Residential rents in the UK rose at a record rate last month, with tenants in London facing an even greater increase, as higher borrowing costs and a shortage of properties pushed up prices.

Private property rental prices across the country rose 4.8 per cent in the 12 months to April, the biggest increase since the national data series began in 2016, according to figures from the Office for National Statistics published on Wednesday. Renters in the capital faced an even bigger increase of 5 per cent, the highest rate since November 2012.

“The rapid growth within UK rental prices shows no sign of abating”, said Aimee North, ONS head of housing market indices.

The rise in rents comes as property ownership has become increasingly expensive following a sharp increase in borrowing costs. The average interest rate for new mortgages rose to 4.4 per cent in March, the highest level since 2008, according to Bank of England data released in early May.

“As long as mortgage rates remain elevated, more Britons will be inclined to rent rather than taking the plunge into home ownership,” said Myron Jobson, finance analyst at Interactive Investor.

Tom Bill, head of UK residential research at Knight Frank, said a lack of suitable properties was partly to blame for rising rents and was making “life difficult for a growing number of tenants”.

The rising cost of mortgages was reflected in the ONS data, which showed that UK house prices fell 1.2 per cent between February and March, the sixth consecutive month-on-month drop.

“The housing market continued to struggle in March, as affordability issues dampened buyer demand,” said Gabriella Dickens, an economist at Pantheon Macroeconomics.

Mortgage costs have risen rapidly as the BoE pushed through successive interest rate increases, from a historical low of 0.1 per cent in November 2021 to 4.5 per cent at present.

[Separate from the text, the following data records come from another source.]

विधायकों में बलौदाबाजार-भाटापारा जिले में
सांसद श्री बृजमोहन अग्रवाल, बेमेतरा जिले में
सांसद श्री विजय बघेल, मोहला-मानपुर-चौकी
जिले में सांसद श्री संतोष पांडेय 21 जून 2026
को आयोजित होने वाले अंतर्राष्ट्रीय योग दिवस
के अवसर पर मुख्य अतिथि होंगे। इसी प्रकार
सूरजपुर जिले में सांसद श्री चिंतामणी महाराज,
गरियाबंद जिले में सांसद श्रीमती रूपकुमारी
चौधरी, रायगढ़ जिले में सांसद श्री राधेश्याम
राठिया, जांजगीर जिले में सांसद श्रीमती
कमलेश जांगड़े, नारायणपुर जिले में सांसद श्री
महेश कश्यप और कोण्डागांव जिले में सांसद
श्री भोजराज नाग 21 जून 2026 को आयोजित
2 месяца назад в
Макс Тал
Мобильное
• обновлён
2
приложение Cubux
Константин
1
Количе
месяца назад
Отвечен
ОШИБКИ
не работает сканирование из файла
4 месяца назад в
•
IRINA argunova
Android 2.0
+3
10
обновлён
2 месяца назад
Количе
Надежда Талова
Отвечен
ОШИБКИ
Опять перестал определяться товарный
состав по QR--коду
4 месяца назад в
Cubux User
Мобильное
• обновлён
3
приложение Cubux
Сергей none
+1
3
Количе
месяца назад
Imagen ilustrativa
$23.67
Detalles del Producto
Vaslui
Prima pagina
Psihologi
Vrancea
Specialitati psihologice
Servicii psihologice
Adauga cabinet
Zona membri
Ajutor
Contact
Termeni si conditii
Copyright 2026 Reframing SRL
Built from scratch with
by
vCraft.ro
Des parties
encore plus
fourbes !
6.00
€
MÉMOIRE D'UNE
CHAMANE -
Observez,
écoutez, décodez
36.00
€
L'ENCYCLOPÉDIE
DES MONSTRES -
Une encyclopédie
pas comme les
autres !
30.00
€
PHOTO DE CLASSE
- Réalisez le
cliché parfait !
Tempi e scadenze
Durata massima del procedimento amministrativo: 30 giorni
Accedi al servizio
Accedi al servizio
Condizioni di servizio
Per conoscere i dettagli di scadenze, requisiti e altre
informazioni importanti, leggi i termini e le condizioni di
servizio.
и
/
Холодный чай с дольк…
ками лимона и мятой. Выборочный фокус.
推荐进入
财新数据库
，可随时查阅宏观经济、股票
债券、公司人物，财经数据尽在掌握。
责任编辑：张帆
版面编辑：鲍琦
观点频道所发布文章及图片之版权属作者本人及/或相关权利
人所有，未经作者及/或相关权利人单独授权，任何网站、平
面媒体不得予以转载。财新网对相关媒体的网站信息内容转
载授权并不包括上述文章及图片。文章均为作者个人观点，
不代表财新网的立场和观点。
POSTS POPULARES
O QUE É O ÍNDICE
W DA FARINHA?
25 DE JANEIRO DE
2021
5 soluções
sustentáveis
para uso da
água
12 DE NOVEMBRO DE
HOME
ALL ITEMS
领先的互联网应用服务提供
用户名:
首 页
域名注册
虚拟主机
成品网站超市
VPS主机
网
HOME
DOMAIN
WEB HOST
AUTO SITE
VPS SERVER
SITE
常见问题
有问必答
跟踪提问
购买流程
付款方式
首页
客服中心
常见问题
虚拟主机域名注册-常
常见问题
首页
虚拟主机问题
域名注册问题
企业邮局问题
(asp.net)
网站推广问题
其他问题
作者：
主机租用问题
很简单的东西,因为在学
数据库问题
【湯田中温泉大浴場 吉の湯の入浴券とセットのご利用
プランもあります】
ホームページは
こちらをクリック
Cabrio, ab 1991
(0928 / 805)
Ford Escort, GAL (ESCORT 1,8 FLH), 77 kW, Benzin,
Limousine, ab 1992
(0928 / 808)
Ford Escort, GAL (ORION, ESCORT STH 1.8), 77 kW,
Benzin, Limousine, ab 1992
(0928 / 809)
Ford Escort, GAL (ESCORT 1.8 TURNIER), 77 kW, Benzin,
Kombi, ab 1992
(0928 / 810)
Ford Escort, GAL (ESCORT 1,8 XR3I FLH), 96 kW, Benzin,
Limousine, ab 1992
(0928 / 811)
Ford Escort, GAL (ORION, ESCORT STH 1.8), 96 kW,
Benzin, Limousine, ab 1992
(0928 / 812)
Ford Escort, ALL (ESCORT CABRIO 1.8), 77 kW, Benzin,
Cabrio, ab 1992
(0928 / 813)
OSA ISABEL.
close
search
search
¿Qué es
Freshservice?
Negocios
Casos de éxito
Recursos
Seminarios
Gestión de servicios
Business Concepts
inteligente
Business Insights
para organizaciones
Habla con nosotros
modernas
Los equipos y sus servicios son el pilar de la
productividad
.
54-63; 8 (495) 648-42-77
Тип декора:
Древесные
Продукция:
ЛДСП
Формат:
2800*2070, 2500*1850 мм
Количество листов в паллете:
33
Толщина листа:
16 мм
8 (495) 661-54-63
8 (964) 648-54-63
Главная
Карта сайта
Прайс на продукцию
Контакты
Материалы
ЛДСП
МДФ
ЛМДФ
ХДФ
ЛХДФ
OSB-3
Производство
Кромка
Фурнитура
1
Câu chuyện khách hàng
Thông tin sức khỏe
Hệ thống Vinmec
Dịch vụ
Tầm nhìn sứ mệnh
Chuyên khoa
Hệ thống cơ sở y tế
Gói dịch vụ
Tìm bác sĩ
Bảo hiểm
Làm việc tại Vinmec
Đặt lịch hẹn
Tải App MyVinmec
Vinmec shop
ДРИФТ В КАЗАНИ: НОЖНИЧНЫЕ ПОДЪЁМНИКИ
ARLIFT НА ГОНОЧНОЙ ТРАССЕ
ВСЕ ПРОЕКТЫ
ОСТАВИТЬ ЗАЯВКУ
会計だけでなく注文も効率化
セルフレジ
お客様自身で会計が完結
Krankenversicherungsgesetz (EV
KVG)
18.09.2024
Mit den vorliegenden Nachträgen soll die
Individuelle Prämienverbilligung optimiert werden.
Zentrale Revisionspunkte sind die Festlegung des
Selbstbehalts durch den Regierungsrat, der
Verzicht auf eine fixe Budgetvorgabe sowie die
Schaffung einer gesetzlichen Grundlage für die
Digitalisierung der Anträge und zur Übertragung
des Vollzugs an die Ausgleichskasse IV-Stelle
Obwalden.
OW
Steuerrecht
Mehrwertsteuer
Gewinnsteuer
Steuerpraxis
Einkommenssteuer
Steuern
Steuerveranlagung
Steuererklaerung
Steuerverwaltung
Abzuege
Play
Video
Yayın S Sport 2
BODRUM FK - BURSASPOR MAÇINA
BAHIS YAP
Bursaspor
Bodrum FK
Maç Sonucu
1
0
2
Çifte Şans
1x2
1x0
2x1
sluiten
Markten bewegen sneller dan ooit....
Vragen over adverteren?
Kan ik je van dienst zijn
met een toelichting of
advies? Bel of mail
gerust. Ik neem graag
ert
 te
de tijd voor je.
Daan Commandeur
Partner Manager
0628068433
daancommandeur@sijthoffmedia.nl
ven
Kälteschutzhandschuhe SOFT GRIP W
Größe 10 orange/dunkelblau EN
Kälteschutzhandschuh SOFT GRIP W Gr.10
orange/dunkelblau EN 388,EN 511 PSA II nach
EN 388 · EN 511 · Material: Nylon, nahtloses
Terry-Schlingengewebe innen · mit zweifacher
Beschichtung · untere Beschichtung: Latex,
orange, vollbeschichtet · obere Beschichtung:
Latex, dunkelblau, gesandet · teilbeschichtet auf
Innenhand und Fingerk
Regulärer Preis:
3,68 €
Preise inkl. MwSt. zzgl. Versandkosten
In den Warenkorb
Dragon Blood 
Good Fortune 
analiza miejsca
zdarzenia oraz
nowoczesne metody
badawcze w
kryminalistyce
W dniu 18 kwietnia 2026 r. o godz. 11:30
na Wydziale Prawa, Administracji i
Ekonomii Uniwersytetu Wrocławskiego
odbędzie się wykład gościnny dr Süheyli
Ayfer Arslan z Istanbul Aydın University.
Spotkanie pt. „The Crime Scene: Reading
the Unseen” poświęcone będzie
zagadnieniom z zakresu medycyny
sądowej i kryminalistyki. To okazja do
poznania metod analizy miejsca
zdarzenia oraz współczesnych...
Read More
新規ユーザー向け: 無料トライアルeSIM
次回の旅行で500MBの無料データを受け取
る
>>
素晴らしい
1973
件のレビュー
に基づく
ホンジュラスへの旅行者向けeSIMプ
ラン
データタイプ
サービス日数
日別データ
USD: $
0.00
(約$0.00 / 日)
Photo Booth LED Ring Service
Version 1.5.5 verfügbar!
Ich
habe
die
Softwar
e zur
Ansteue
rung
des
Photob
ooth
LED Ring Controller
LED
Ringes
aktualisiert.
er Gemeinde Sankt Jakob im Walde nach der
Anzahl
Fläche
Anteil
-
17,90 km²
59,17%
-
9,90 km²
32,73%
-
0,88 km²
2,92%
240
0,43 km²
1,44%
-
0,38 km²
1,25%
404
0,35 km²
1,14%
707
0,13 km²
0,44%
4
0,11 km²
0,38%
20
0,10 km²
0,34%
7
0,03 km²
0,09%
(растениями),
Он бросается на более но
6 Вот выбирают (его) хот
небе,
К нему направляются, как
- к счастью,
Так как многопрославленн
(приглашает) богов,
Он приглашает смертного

Markets expect a further rate rise in June after inflation eased less than expected in April.

The average UK house price was £285,000 in March, £8,000 below the peak in November but £11,000 higher than the same month a year ago, according to the ONS.

The annual pace of house price growth slowed to 4.1 per cent in March — the lowest level since September 2020 — and down from 5.8 per cent in the previous month.

Dickens said she expected house prices to be supported to some extent by a modest recovery in real household income following an increase in benefit payments from April and the decline in energy prices. But she warned that house prices would “remain on a downward trend” for the rest of the year as mortgage rates stayed high.